> **Data**

======

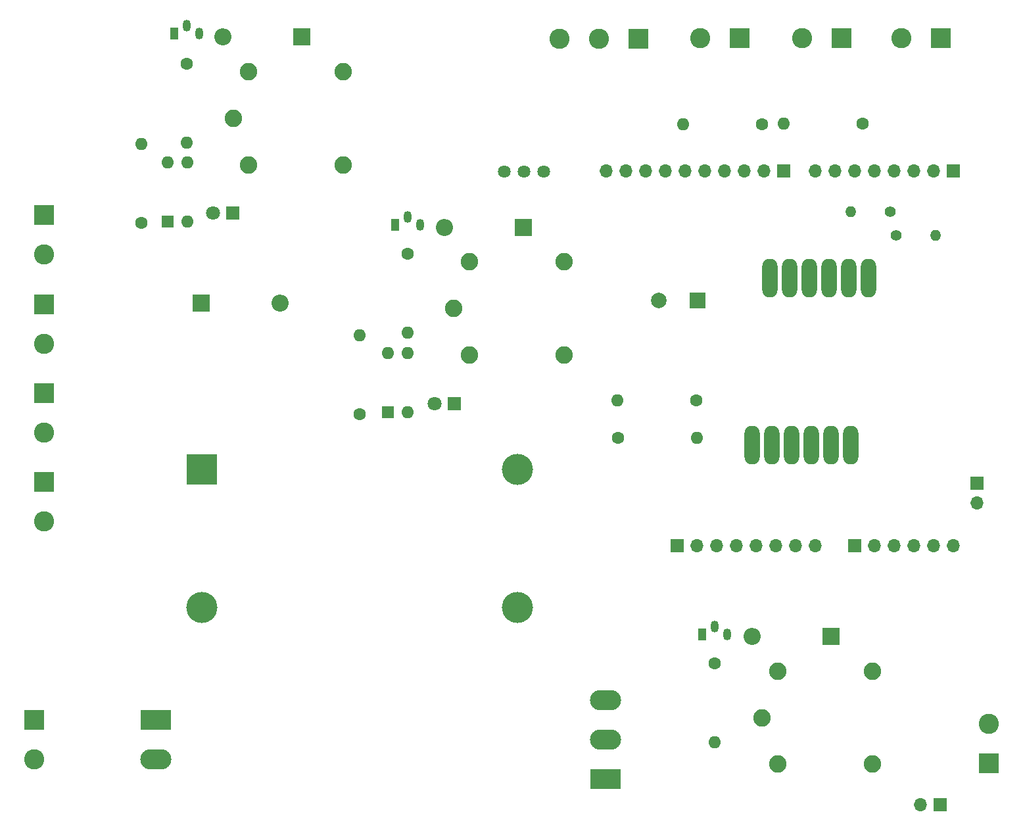
<source format=gbr>
%TF.GenerationSoftware,KiCad,Pcbnew,7.0.7*%
%TF.CreationDate,2025-08-28T15:07:29+07:00*%
%TF.ProjectId,uno-r4-shield-template,756e6f2d-7234-42d7-9368-69656c642d74,rev?*%
%TF.SameCoordinates,Original*%
%TF.FileFunction,Soldermask,Bot*%
%TF.FilePolarity,Negative*%
%FSLAX46Y46*%
G04 Gerber Fmt 4.6, Leading zero omitted, Abs format (unit mm)*
G04 Created by KiCad (PCBNEW 7.0.7) date 2025-08-28 15:07:29*
%MOMM*%
%LPD*%
G01*
G04 APERTURE LIST*
%ADD10R,1.050000X1.500000*%
%ADD11O,1.050000X1.500000*%
%ADD12O,2.200000X2.200000*%
%ADD13R,2.200000X2.200000*%
%ADD14C,2.250000*%
%ADD15C,2.600000*%
%ADD16R,2.600000X2.600000*%
%ADD17O,1.600000X1.600000*%
%ADD18C,1.600000*%
%ADD19R,1.700000X1.700000*%
%ADD20O,1.700000X1.700000*%
%ADD21C,1.400000*%
%ADD22O,1.400000X1.400000*%
%ADD23C,1.635000*%
%ADD24R,2.000000X2.000000*%
%ADD25C,2.000000*%
%ADD26R,1.600000X1.600000*%
%ADD27R,4.000000X2.600000*%
%ADD28O,4.000000X2.600000*%
%ADD29R,1.800000X1.800000*%
%ADD30C,1.800000*%
%ADD31O,2.000000X5.000000*%
%ADD32C,4.000000*%
%ADD33R,4.000000X4.000000*%
G04 APERTURE END LIST*
D10*
%TO.C,Q2*%
X101610000Y-41500000D03*
D11*
X103230000Y-40500000D03*
X104850000Y-41500000D03*
%TD*%
D10*
%TO.C,Q1*%
X130055000Y-66140000D03*
D11*
X131675000Y-65140000D03*
X133295000Y-66140000D03*
%TD*%
%TO.C,Q3*%
X172810000Y-118900000D03*
X171190000Y-117900000D03*
D10*
X169570000Y-118900000D03*
%TD*%
D12*
%TO.C,D6*%
X176040000Y-119100000D03*
D13*
X186200000Y-119100000D03*
%TD*%
D14*
%TO.C,K3*%
X179312500Y-123600000D03*
X191512500Y-123600000D03*
X191512500Y-135600000D03*
X179312500Y-135600000D03*
X177312500Y-129600000D03*
%TD*%
D15*
%TO.C,J15*%
X206520000Y-130400000D03*
D16*
X206520000Y-135480000D03*
%TD*%
D17*
%TO.C,R9*%
X171220000Y-132780000D03*
D18*
X171220000Y-122620000D03*
%TD*%
D19*
%TO.C,J19*%
X200200000Y-140800000D03*
D20*
X197660000Y-140800000D03*
%TD*%
D19*
%TO.C,J18*%
X205000000Y-99400000D03*
D20*
X205000000Y-101940000D03*
%TD*%
D21*
%TO.C,R8*%
X194560000Y-67500000D03*
D22*
X199640000Y-67500000D03*
%TD*%
D21*
%TO.C,R3*%
X193840000Y-64400000D03*
D22*
X188760000Y-64400000D03*
%TD*%
D13*
%TO.C,D4*%
X118060000Y-41900000D03*
D12*
X107900000Y-41900000D03*
%TD*%
D16*
%TO.C,J9*%
X84869042Y-76340427D03*
D15*
X84869042Y-81420427D03*
%TD*%
D18*
%TO.C,R7*%
X103200000Y-45360000D03*
D17*
X103200000Y-55520000D03*
%TD*%
D13*
%TO.C,D7*%
X105040000Y-76200000D03*
D12*
X115200000Y-76200000D03*
%TD*%
D23*
%TO.C,S1*%
X149180000Y-59300000D03*
X146640000Y-59300000D03*
X144100000Y-59300000D03*
%TD*%
D18*
%TO.C,R2*%
X158711733Y-93600000D03*
D17*
X168871733Y-93600000D03*
%TD*%
D16*
%TO.C,J6*%
X187500000Y-42100000D03*
D15*
X182420000Y-42100000D03*
%TD*%
D24*
%TO.C,C1*%
X169000000Y-75900000D03*
D25*
X164000000Y-75900000D03*
%TD*%
D18*
%TO.C,R5*%
X97400000Y-65840000D03*
D17*
X97400000Y-55680000D03*
%TD*%
D26*
%TO.C,U3*%
X100725000Y-65700000D03*
D17*
X103265000Y-65700000D03*
X103265000Y-58080000D03*
X100725000Y-58080000D03*
%TD*%
D26*
%TO.C,U2*%
X129160000Y-90300000D03*
D17*
X131700000Y-90300000D03*
X131700000Y-82680000D03*
X129160000Y-82680000D03*
%TD*%
D18*
%TO.C,R1*%
X168851733Y-88700000D03*
D17*
X158691733Y-88700000D03*
%TD*%
D16*
%TO.C,J20*%
X161380000Y-42200000D03*
D15*
X156300000Y-42200000D03*
X151220000Y-42200000D03*
%TD*%
D27*
%TO.C,J12*%
X99205000Y-129925000D03*
D28*
X99205000Y-135005000D03*
%TD*%
D16*
%TO.C,J7*%
X84869042Y-99240427D03*
D15*
X84869042Y-104320427D03*
%TD*%
D16*
%TO.C,J16*%
X83605000Y-129925000D03*
D15*
X83605000Y-135005000D03*
%TD*%
D14*
%TO.C,K1*%
X137620000Y-76880000D03*
X139620000Y-82880000D03*
X151820000Y-82880000D03*
X151820000Y-70880000D03*
X139620000Y-70880000D03*
%TD*%
D16*
%TO.C,J3*%
X200300000Y-42100000D03*
D15*
X195220000Y-42100000D03*
%TD*%
D16*
%TO.C,J14*%
X174400000Y-42105000D03*
D15*
X169320000Y-42105000D03*
%TD*%
D18*
%TO.C,R4*%
X125445000Y-90500000D03*
D17*
X125445000Y-80340000D03*
%TD*%
D29*
%TO.C,D2*%
X109175000Y-64600000D03*
D30*
X106635000Y-64600000D03*
%TD*%
D16*
%TO.C,J8*%
X84869042Y-87775427D03*
D15*
X84869042Y-92855427D03*
%TD*%
D18*
%TO.C,R12*%
X177260000Y-53200000D03*
D17*
X167100000Y-53200000D03*
%TD*%
D31*
%TO.C,GSM_Module1*%
X190991733Y-73000000D03*
X188451733Y-73000000D03*
X185911733Y-73000000D03*
X183371733Y-73000000D03*
X180831733Y-73000000D03*
X178291733Y-73000000D03*
X188691733Y-94500000D03*
X186151733Y-94500000D03*
X183611733Y-94500000D03*
X181071733Y-94500000D03*
X178531733Y-94500000D03*
X175991733Y-94500000D03*
%TD*%
D13*
%TO.C,D3*%
X146600000Y-66480000D03*
D12*
X136440000Y-66480000D03*
%TD*%
D32*
%TO.C,U1*%
X145820000Y-97610000D03*
X145820000Y-115390000D03*
X105180000Y-115390000D03*
D33*
X105180000Y-97610000D03*
%TD*%
D29*
%TO.C,D1*%
X137700000Y-89180000D03*
D30*
X135160000Y-89180000D03*
%TD*%
D18*
%TO.C,R6*%
X131700000Y-69840000D03*
D17*
X131700000Y-80000000D03*
%TD*%
D18*
%TO.C,R11*%
X190215000Y-53105000D03*
D17*
X180055000Y-53105000D03*
%TD*%
D16*
%TO.C,J13*%
X84869042Y-64840427D03*
D15*
X84869042Y-69920427D03*
%TD*%
D27*
%TO.C,J17*%
X157105000Y-137485000D03*
D28*
X157105000Y-132405000D03*
X157105000Y-127325000D03*
%TD*%
D14*
%TO.C,K2*%
X109200000Y-52400000D03*
X111200000Y-58400000D03*
X123400000Y-58400000D03*
X123400000Y-46400000D03*
X111200000Y-46400000D03*
%TD*%
D19*
%TO.C,J1*%
X166361733Y-107465000D03*
D20*
X168901733Y-107465000D03*
X171441733Y-107465000D03*
X173981733Y-107465000D03*
X176521733Y-107465000D03*
X179061733Y-107465000D03*
X181601733Y-107465000D03*
X184141733Y-107465000D03*
%TD*%
D19*
%TO.C,J4*%
X180091733Y-59200000D03*
D20*
X177551733Y-59200000D03*
X175011733Y-59200000D03*
X172471733Y-59200000D03*
X169931733Y-59200000D03*
X167391733Y-59200000D03*
X164851733Y-59200000D03*
X162311733Y-59200000D03*
X159771733Y-59200000D03*
X157231733Y-59200000D03*
%TD*%
D19*
%TO.C,J2*%
X189226733Y-107465000D03*
D20*
X191766733Y-107465000D03*
X194306733Y-107465000D03*
X196846733Y-107465000D03*
X199386733Y-107465000D03*
X201926733Y-107465000D03*
%TD*%
D19*
%TO.C,J5*%
X201891733Y-59200000D03*
D20*
X199351733Y-59200000D03*
X196811733Y-59200000D03*
X194271733Y-59200000D03*
X191731733Y-59200000D03*
X189191733Y-59200000D03*
X186651733Y-59200000D03*
X184111733Y-59200000D03*
%TD*%
M02*

</source>
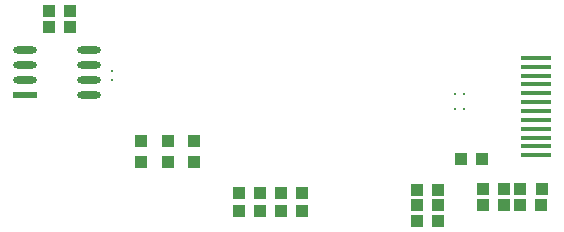
<source format=gbp>
G04 Layer_Color=128*
%FSLAX44Y44*%
%MOMM*%
G71*
G01*
G75*
%ADD17R,2.0000X0.6000*%
%ADD18O,2.0000X0.6000*%
%ADD20R,1.0000X1.0000*%
%ADD22R,1.0000X1.0000*%
%ADD26O,0.2000X0.3000*%
%ADD27R,2.5000X0.4000*%
%ADD34O,0.3000X0.2000*%
D17*
X152500Y164450D02*
D03*
D18*
Y177150D02*
D03*
Y189850D02*
D03*
Y202550D02*
D03*
X206500Y164450D02*
D03*
Y177150D02*
D03*
Y189850D02*
D03*
Y202550D02*
D03*
D20*
X557760Y85620D02*
D03*
X539790D02*
D03*
X502110Y84500D02*
D03*
X484140D02*
D03*
X502110Y71500D02*
D03*
X484140D02*
D03*
X502110Y58500D02*
D03*
X484140D02*
D03*
X539610Y111000D02*
D03*
X521640D02*
D03*
X589610Y85500D02*
D03*
X571640D02*
D03*
X571540Y71650D02*
D03*
X589510D02*
D03*
X539790D02*
D03*
X557760D02*
D03*
X190360Y222000D02*
D03*
X172390D02*
D03*
X190610Y236000D02*
D03*
X172640D02*
D03*
X368630Y66940D02*
D03*
X386600D02*
D03*
X368630Y82180D02*
D03*
X386600D02*
D03*
X333070Y66940D02*
D03*
X351040D02*
D03*
X333070Y82180D02*
D03*
X351040D02*
D03*
D22*
X295500Y126110D02*
D03*
Y108140D02*
D03*
X273500Y126110D02*
D03*
Y108140D02*
D03*
X250500Y126110D02*
D03*
Y108140D02*
D03*
D26*
X516128Y153336D02*
D03*
X523596D02*
D03*
X516128Y166036D02*
D03*
X523596D02*
D03*
D27*
X585000Y113750D02*
D03*
Y121250D02*
D03*
Y128750D02*
D03*
Y136250D02*
D03*
Y143750D02*
D03*
Y151250D02*
D03*
Y158750D02*
D03*
Y166250D02*
D03*
Y173750D02*
D03*
Y181250D02*
D03*
Y188750D02*
D03*
Y196250D02*
D03*
D34*
X225564Y184746D02*
D03*
Y177278D02*
D03*
M02*

</source>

======

> **Assignment**
In the listing above, find the line with "X103230000Y-40500000D03*" and the line with "X191512500Y-123600000D03*". Output those two lines and every line between them, exactly as written.

> **Task answer**
X103230000Y-40500000D03*
X104850000Y-41500000D03*
%TD*%
D10*
%TO.C,Q1*%
X130055000Y-66140000D03*
D11*
X131675000Y-65140000D03*
X133295000Y-66140000D03*
%TD*%
%TO.C,Q3*%
X172810000Y-118900000D03*
X171190000Y-117900000D03*
D10*
X169570000Y-118900000D03*
%TD*%
D12*
%TO.C,D6*%
X176040000Y-119100000D03*
D13*
X186200000Y-119100000D03*
%TD*%
D14*
%TO.C,K3*%
X179312500Y-123600000D03*
X191512500Y-123600000D03*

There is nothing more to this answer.